Compound: Risk Remains the Same, But More Money Can Be Lent Out

Compared to traditional finance, the decentralized lending platform Compound is a minimalist platform, allowing both lenders and borrowers to complete transactions in a minute.

The only risk is a sharp decline in the value of collateral assets, triggering automatic liquidation.

The traditional avoidance method is to provide more collateral (for example, $500 in collateral for $100 in debt) or to borrow less (for example, borrowing only $30 against $100 in collateral), but this is not capital efficient.

Gauntlet provided a solution. It first identified several key factors leading to liquidation: user behavior, collateral volatility, relative collateral liquidity, protocol parameters, and smart contract risk. The first four factors determine the likelihood of liquidation, while smart contract risk is not counted.

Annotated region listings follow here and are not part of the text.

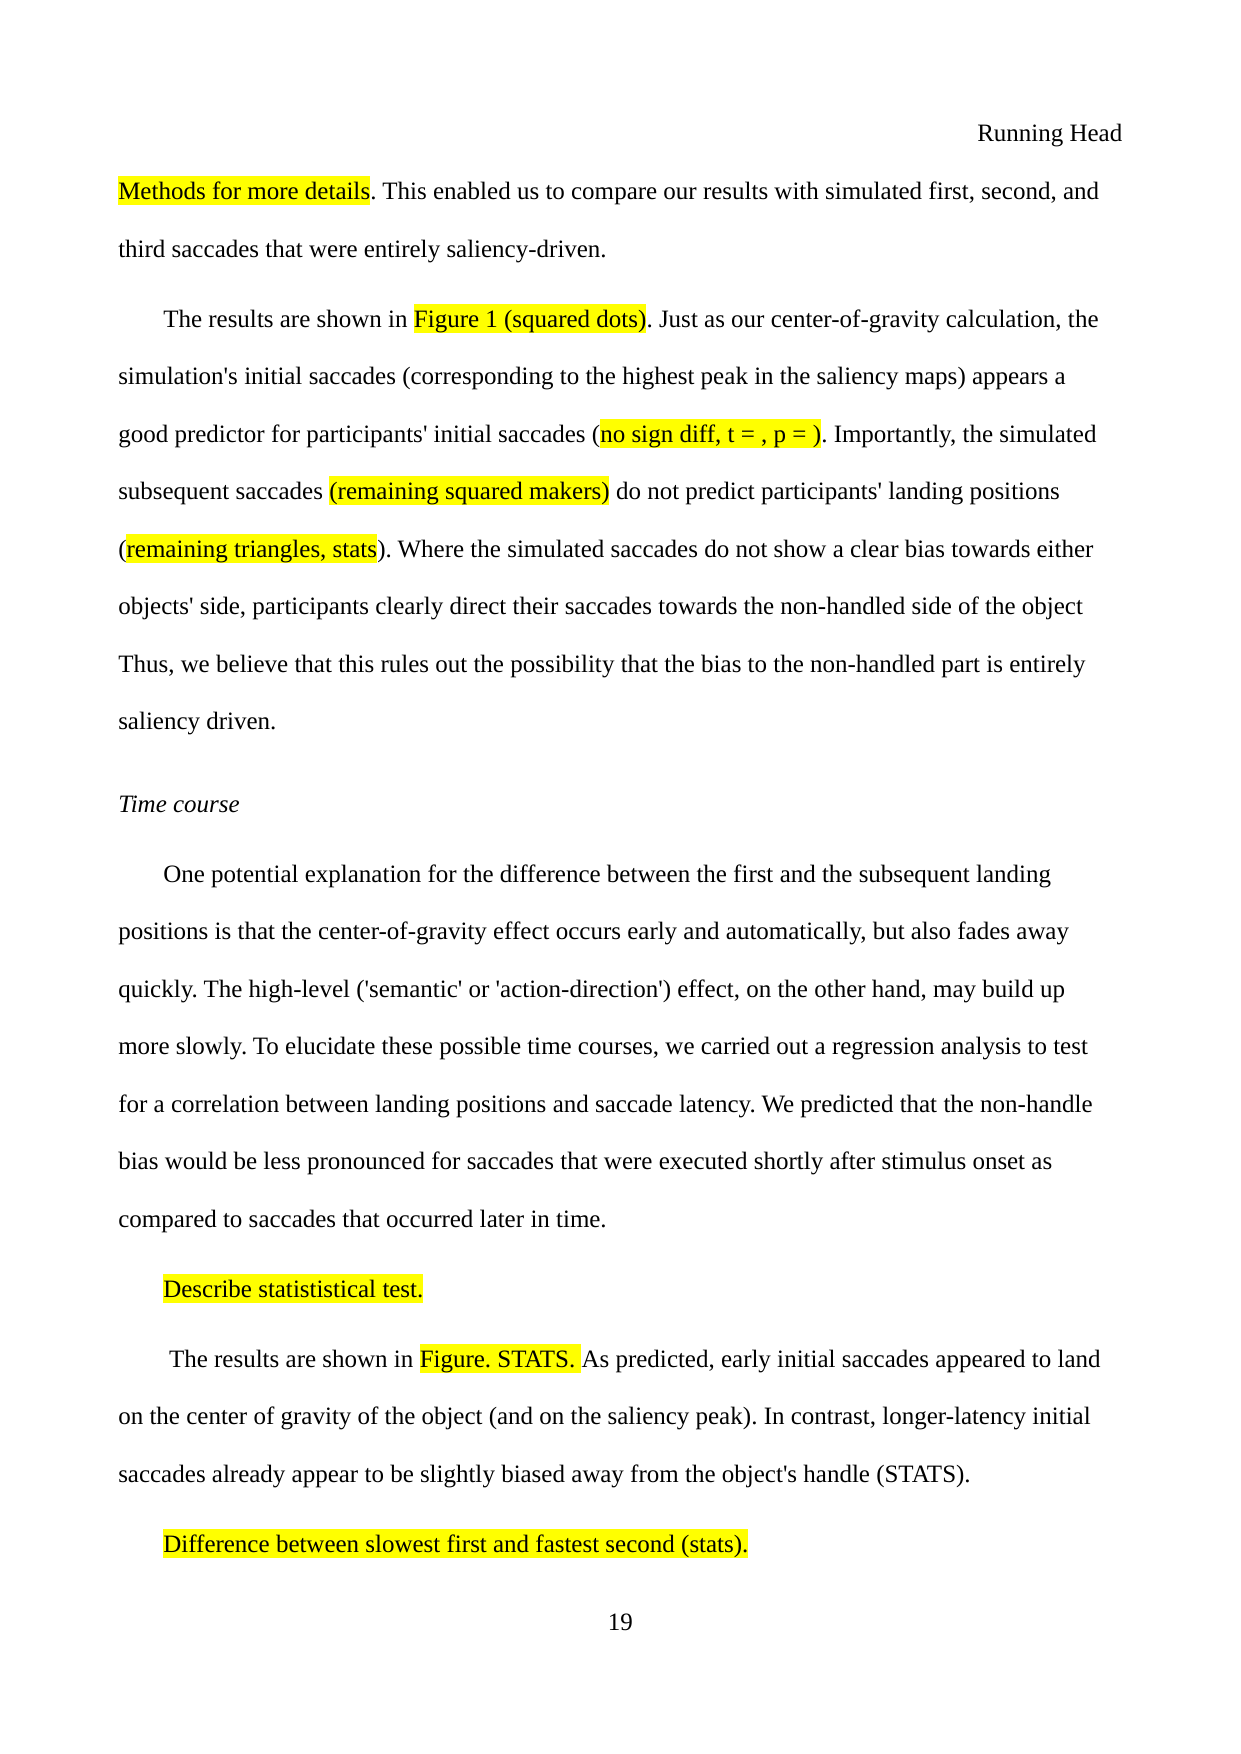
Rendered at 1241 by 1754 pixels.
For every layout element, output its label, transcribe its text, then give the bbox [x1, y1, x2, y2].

text The results are shown in Figure. STATS. As predicted, early initial saccades appeared to land on the center of gravity of the object (and on the saliency peak). In contrast, longer-latency initial saccades already appear to be slightly biased away from the object's handle (STATS). [118, 1344, 1122, 1488]
subtitle Time course [118, 789, 1122, 818]
text One potential explanation for the difference between the first and the subsequent landing positions is that the center-of-gravity effect occurs early and automatically, but also fades away quickly. The high-level ('semantic' or 'action-direction') effect, on the other hand, may build up more slowly. To elucidate these possible time courses, we carried out a regression analysis to test for a correlation between landing positions and saccade latency. We predicted that the non-handle bias would be less pronounced for saccades that were executed shortly after stimulus onset as compared to saccades that occurred later in time. [118, 859, 1122, 1233]
text The results are shown in Figure 1 (squared dots). Just as our center-of-gravity calculation, the simulation's initial saccades (corresponding to the highest peak in the saliency maps) appears a good predictor for participants' initial saccades (no sign diff, t = , p = ). Importantly, the simulated subsequent saccades (remaining squared makers) do not predict participants' landing positions (remaining triangles, stats). Where the simulated saccades do not show a clear bias towards either objects' side, participants clearly direct their saccades towards the non-handled side of the object Thus, we believe that this rules out the possibility that the bias to the non-handled part is entirely saliency driven. [118, 304, 1122, 735]
text Describe statististical test. [118, 1274, 1122, 1303]
text Methods for more details. This enabled us to compare our results with simulated first, second, and third saccades that were entirely saliency-driven. [118, 176, 1122, 263]
text Difference between slowest first and fastest second (stats). [118, 1529, 1122, 1558]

Next, it analyzed the historical liquidity and volatility data of different collateral types on Compound, identifying those that are commonly used but have unstable prices. It modeled this data in conjunction with gas costs, the number of liquidator addresses, platform reserves, etc., to monitor potential risks in real-time.

For ordinary users, this allows for flexible borrowing and lending under controlled risk.

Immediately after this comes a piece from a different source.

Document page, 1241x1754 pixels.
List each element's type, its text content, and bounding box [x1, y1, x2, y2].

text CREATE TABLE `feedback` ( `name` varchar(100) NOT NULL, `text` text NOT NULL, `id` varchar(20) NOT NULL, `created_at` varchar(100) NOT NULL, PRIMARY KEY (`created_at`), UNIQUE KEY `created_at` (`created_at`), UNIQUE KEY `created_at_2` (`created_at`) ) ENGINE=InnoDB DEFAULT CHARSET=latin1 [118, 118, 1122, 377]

More importantly, lending platforms no longer need to liquidate in a one-size-fits-all manner, as sometimes market fluctuations are very short-term and the actual risk is not high.

In addition to providing this service to Compound, Gauntlet also collaborates with platforms like Aave and Maker.

The result of the services provided by Gauntlet is that even when some collateral assets plummet by more than 50%, users do not experience any significant bankruptcies.

Conclusion

The above two cases are just a starting point; Gauntlet provides customized risk management services for many leading DeFi protocols, involving extensive research in financial modeling.

At this stage, Gauntlet is more focused on collaborating with DeFi protocols to optimize risk management and capital efficiency at the product level.

In the long run, risk management tools are foundational settings for DeFi, needed not only by each protocol but also by every trader.

"Our platform consists of various predictive models, which we use to calibrate and improve the risk management and incentive measures of various DeFi protocols.

We are optimistic about Gauntlet's development in the long term, not only because of its existing achievements but also because if their parameters and models continue to improve, it will undoubtedly create a high barrier for competitors entering the market later.